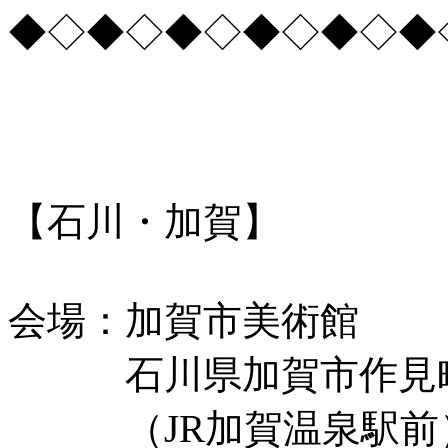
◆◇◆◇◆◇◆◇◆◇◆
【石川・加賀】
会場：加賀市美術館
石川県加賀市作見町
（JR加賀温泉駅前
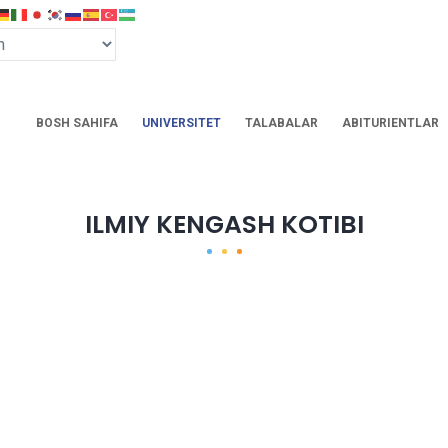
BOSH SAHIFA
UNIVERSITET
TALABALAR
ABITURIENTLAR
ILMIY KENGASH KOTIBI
------------
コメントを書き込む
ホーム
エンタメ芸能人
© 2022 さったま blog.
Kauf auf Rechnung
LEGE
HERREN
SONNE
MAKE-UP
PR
------------
-- INSTRUCTIONS FOR THE TASK --
Can you write out the material again from the line with "BOSH SAHIFA" up to and including the line with "ILMIY KENGASH KOTIBI", replacing "UNIVERSITET" with "INSTITUT" and leaving everything else unchanged?

-- SOLVED PROBLEM --
BOSH SAHIFA
INSTITUT
TALABALAR
ABITURIENTLAR
ILMIY KENGASH KOTIBI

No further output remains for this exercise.